__WHAT YOU HAVE TO DO__:
Arrange each line of the listing below as a Markdown table with two columns, No. and Line, numbering the rows in order and omitting blank lines. Exclude the pictures from the table.

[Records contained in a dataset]
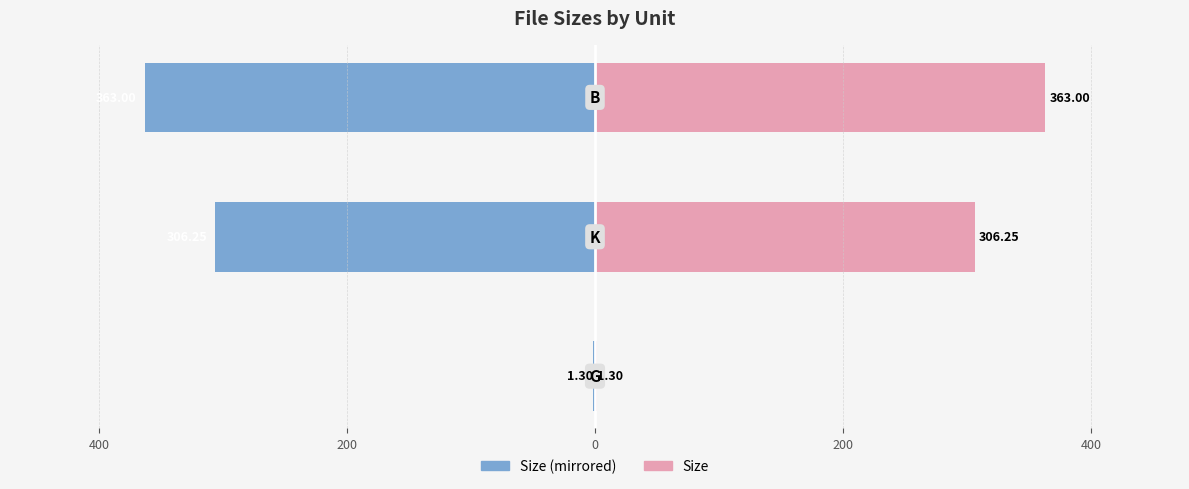

What is the value of the Size (left) bar at the 1st from the left?

-1.3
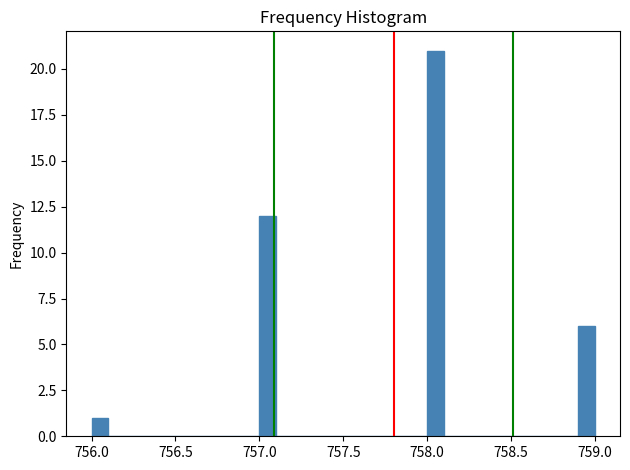

Read against the x-axis, roughly where is the centre of the tallest bar?

758.05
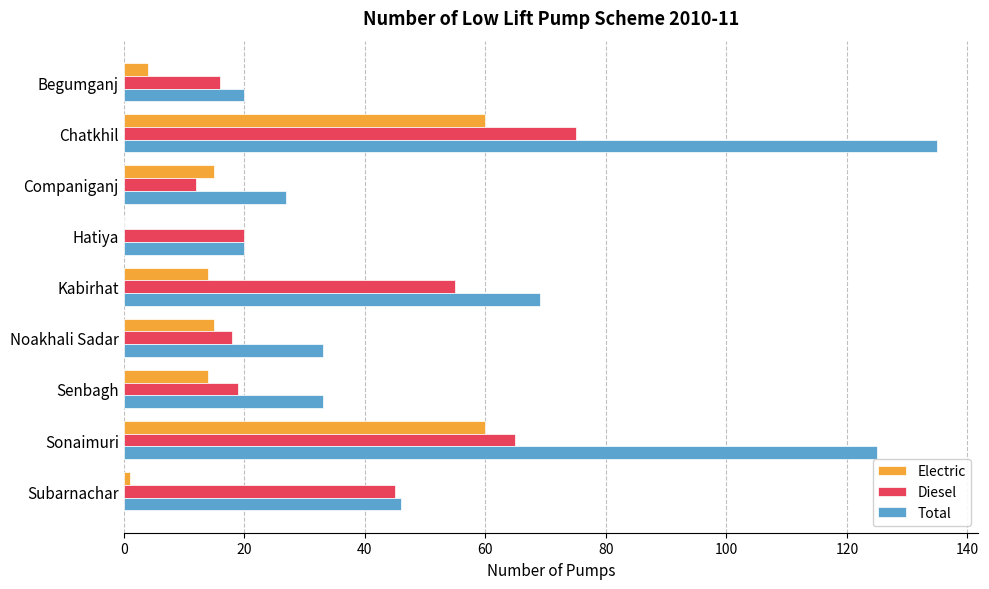

What is the greatest value displayed?

135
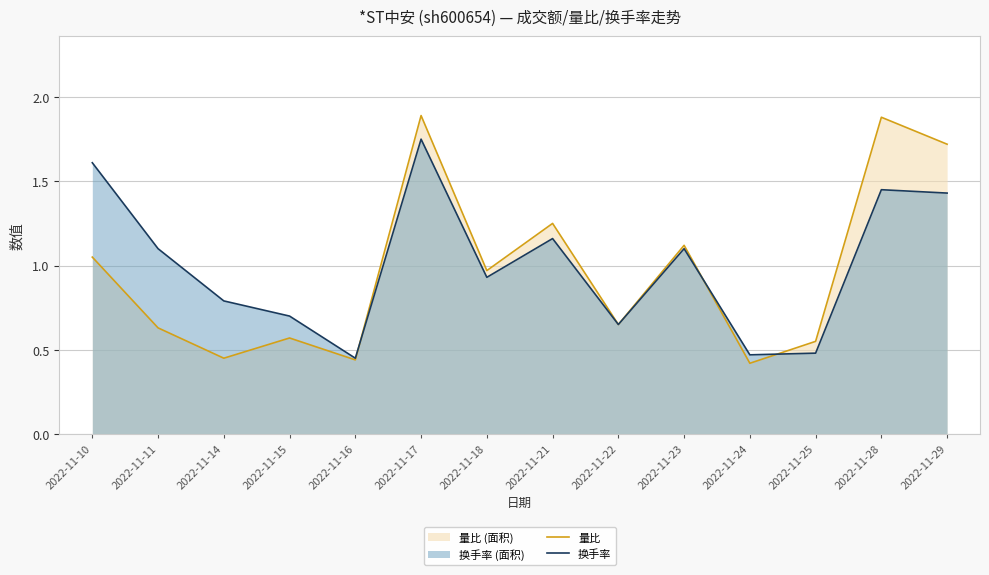

The 量比 series shows 0.7 at 2022-11-23. True or false?

False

__SOLUTION TO THE EXERCISE__:
| No. | Line |
|---|---|
| 1 | What is the value of the Size (left) bar at the 1st from the left? |
| 2 | -1.3 |
| 3 | Read against the x-axis, roughly where is the centre of the tallest bar? |
| 4 | 758.05 |
| 5 | What is the greatest value displayed? |
| 6 | 135 |
| 7 | The 量比 series shows 0.7 at 2022-11-23. True or false? |
| 8 | False |